*DIRECTIONS FOR THIS TASK*. The answer is the full listing below, copied exactly, with its pictures omitted.

*THE DATA*.
──────

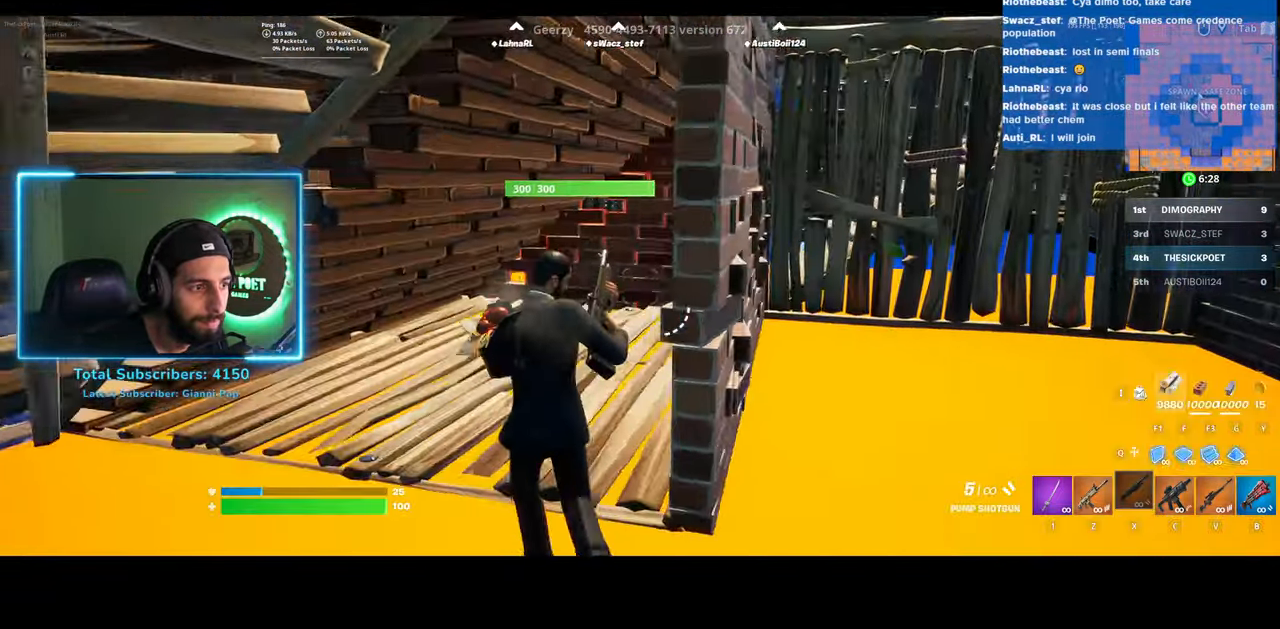
{"keys": ["d", "s"], "mouse": [], "events": [[100, "d", "down"], [300, "w", "up"], [483, "s", "down"]]}
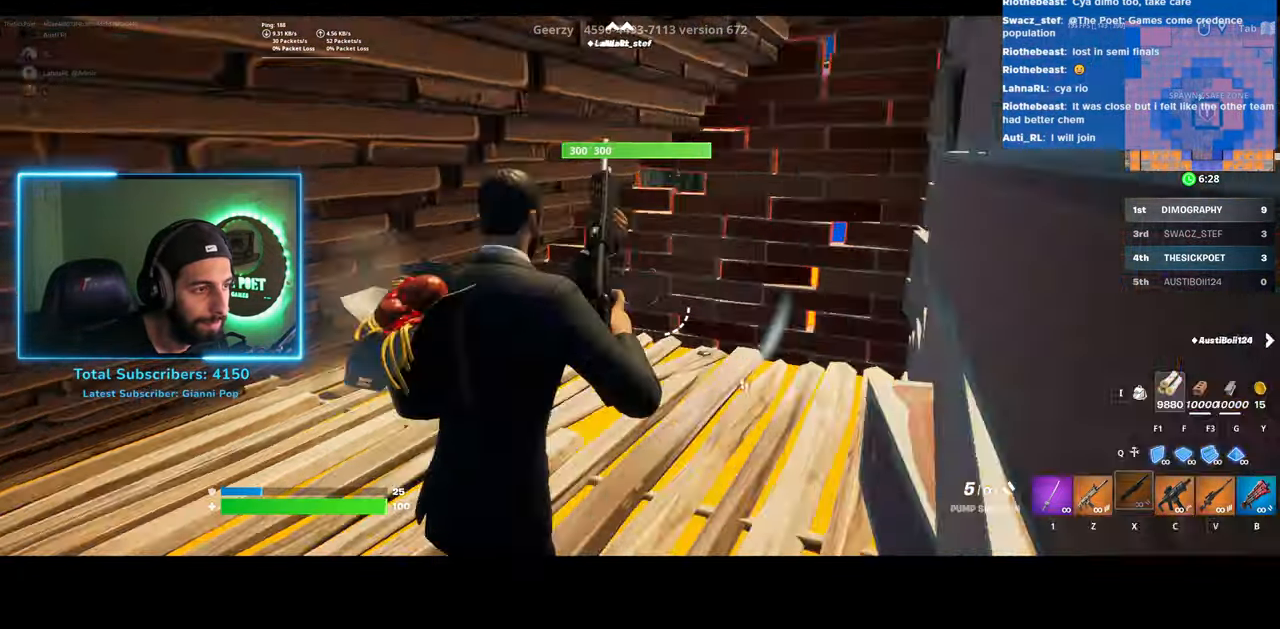
{"keys": ["w"], "mouse": [], "events": [[83, "a", "down"], [83, "d", "up"], [233, "s", "up"], [433, "w", "down"], [483, "a", "up"]]}
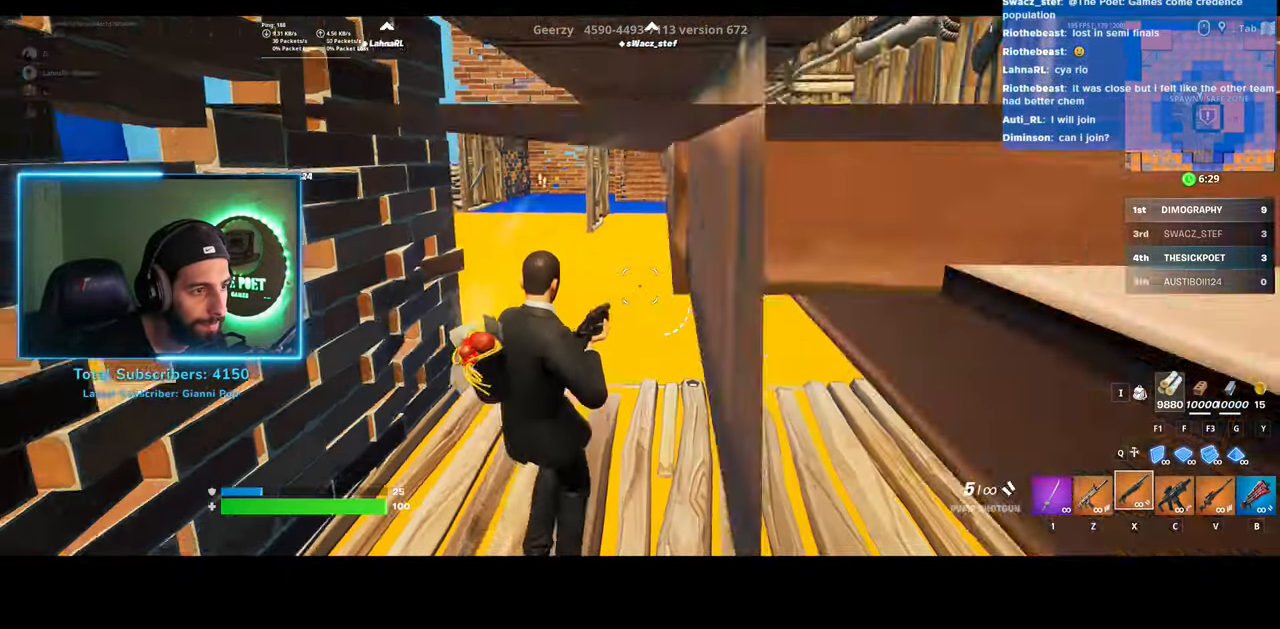
{"keys": ["d", "w"], "mouse": [], "events": [[83, "d", "down"]]}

──────

*TASK SOLUTION*.
{"keys": ["d", "s"], "mouse": [], "events": [[100, "d", "down"], [300, "w", "up"], [483, "s", "down"]]}
{"keys": ["w"], "mouse": [], "events": [[83, "a", "down"], [83, "d", "up"], [233, "s", "up"], [433, "w", "down"], [483, "a", "up"]]}
{"keys": ["d", "w"], "mouse": [], "events": [[83, "d", "down"]]}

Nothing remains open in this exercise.